October to April, depending on where you live, is flu season. Flu is especially dangerous for newborns, but any child who catches it should be watched closely. If the infection works its way down into the lower respiratory tract, it can lead to bronchiolitis and pneumonia.
Flu is like a cold "with a kick," says C. Michael Bowman, MD, director of the division of pediatric pulmonology, allergy, and immunology at the Medical University of South Carolina. But what sets flu apart is its sudden onset, high fever (as high as 105 degrees F.), diarrhea, and general achiness. Babies with the flu will be extremely irritable and usually don't eat.
The flu vaccine. It becomes available in early October, but since flu season usually doesn't peak till January or February, December is still not too late to get one. It should be given to children starting at 6 months (plus a booster four to six weeks later) and then every flu season after that until age 5. Your child may still get the flu, but symptoms are likely to be milder if she's had her flu shot. The FDA also recently approved the nasal-spray vaccine FluMist for healthy children as young as age 2. If you have an infant who's younger than 6 months, you and any other caregivers should get immunized to lessen the chance of infecting your baby. (Note: You shouldn't receive FluMist if you're pregnant or have a depressed immune system or a chronic heart or lung condition.)

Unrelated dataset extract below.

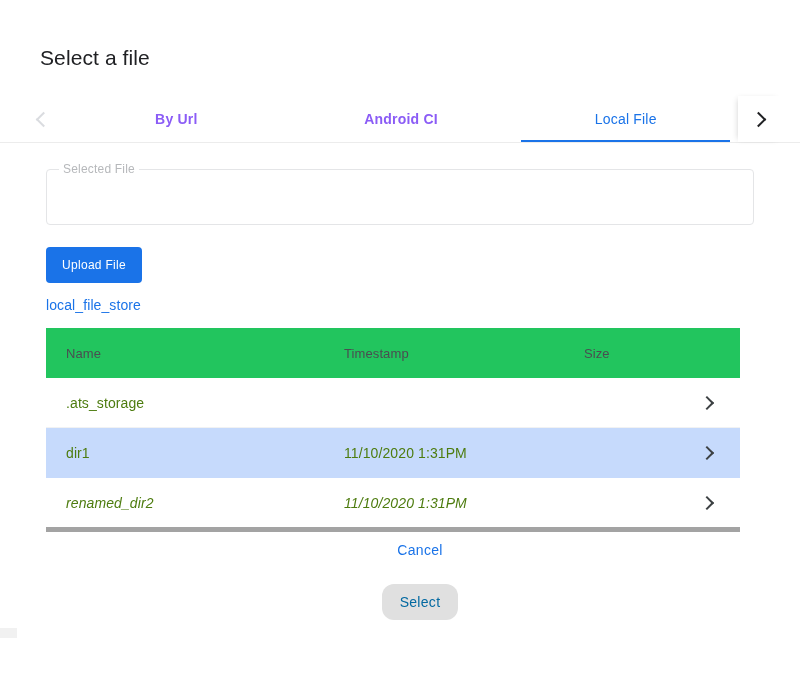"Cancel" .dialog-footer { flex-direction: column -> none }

Give the same type of care you would if your child had a cold. Also ask your pediatrician about Tamiflu, which can be used starting at age 1 and can shave a day or two off a flu infection if it's given within the first 48 hours.
Call your doctor if high fever persists for more than a few days, or if your child has trouble breathing, has chest pain, or seems to get better but then relapses. These symptoms can signal another infection.